This short film on artist Andy Goldsworthy seriously caught my attention yesterday, possibly because it brings back memories of ‘Rivers and Tides’, a documentary portrait of Andy Goldsworthy by Thomas Riedelsheimer made over ten years ago. You should 100% watch the trailer to the film on youtube if you get a chance, I was mesmerised by his patience and how he pushes his work right to the edge, often to the point of collapse. If you see the trailer you’ll understand what I mean by this.
A couple of things that I’ve always admired about Andy is his unique style and his connection with nature, he’s always exploring to express his creativity. It must be crazy the amount of locations that he’s actually visited and the experiences that he’s had throughout his lifetime. Interestingly, I see a lot of connections between his work and the creatives that I admire in other sectors, you often see common traits between these well-accomplished individuals.
The short film that I’m higlighting today is a recent project that took place named ‘Domo de Argila’ in Rio de Janeiro, Brazil. A dome that is scheduled to undo over time, that’s its main feature, the concept of ephemerality which in turn looks at the coexistence between man and nature. The idea that the outer space is built by man, and you have to go inside where it’s a cave made out of clay, transporting yourself back in time.

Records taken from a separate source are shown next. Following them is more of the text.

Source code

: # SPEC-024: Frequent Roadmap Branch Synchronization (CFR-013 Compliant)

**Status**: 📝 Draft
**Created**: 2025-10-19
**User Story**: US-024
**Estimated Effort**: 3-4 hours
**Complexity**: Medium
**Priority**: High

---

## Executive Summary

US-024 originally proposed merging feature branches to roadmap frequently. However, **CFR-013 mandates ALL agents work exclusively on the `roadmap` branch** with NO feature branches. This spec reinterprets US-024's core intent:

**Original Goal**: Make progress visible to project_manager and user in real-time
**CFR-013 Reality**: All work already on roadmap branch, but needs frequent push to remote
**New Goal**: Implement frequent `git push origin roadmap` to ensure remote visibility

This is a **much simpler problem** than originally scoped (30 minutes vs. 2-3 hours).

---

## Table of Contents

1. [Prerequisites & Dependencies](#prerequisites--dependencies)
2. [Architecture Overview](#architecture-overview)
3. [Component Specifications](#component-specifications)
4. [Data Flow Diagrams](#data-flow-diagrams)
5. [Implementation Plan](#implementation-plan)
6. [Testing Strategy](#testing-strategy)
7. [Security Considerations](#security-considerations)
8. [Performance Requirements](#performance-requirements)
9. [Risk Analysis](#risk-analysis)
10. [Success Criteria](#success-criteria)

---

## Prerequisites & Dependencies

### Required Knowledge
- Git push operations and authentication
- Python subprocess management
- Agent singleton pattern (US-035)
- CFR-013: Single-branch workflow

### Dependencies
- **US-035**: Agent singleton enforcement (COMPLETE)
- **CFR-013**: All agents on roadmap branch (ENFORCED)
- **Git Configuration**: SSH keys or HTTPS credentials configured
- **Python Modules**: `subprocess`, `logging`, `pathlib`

I feel like everything is well explained in the video below, as it’s quite a long piece overall, so if you watch on you’ll get all the facts and Andy’s thoughts on the project. One thing I would make sure you do is to go and explore Andy’s work first before you put him in one particular box, this is just one of many that he’s worked on over his career, which range from using stone, wood, water and other natural materials. He’s a very talented artist indeed.